__SUPPLIED INFORMATION__:
═══

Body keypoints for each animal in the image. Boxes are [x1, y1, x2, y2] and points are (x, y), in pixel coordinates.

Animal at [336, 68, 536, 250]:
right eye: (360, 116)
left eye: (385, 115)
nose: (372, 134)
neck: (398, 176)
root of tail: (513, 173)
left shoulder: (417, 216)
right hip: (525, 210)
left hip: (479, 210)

═══

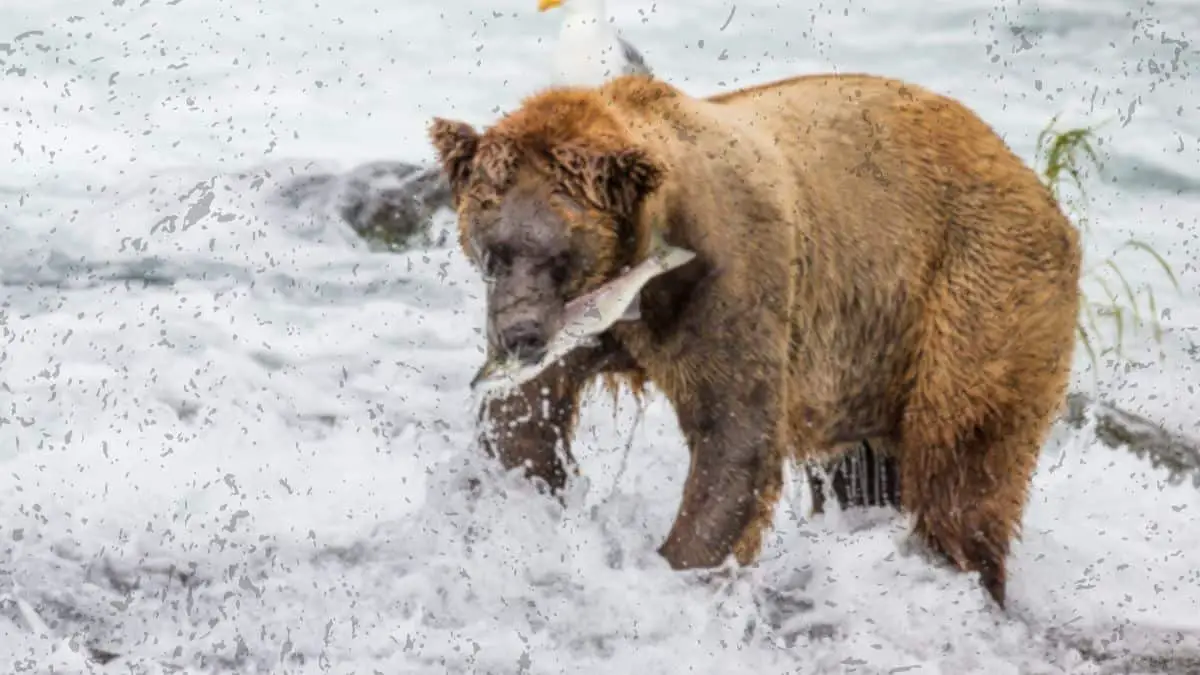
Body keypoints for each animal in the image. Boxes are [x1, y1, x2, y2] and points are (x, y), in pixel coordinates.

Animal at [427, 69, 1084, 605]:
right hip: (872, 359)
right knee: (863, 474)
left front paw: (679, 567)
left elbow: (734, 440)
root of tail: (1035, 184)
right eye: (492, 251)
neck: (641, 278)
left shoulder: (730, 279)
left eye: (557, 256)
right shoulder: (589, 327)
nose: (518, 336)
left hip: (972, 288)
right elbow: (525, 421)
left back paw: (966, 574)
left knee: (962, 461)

═══

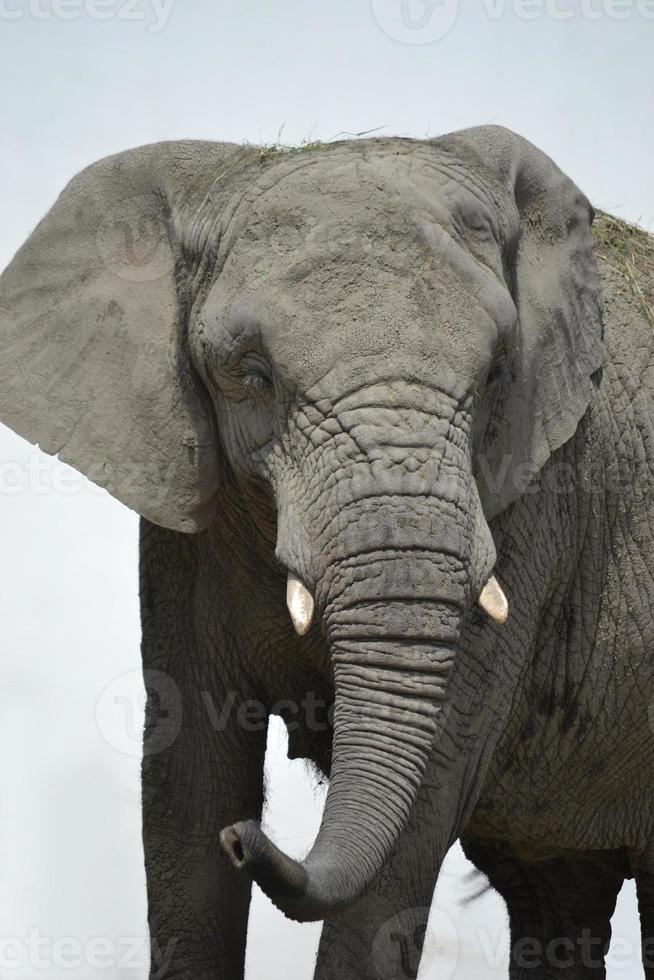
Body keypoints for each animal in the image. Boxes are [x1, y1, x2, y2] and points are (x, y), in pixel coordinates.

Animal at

═══

Among the lines above, find each one containing the string "shoulder" and copy it.

__WRITTEN REPLY__:
left shoulder: (417, 216)
left shoulder: (730, 279)
right shoulder: (589, 327)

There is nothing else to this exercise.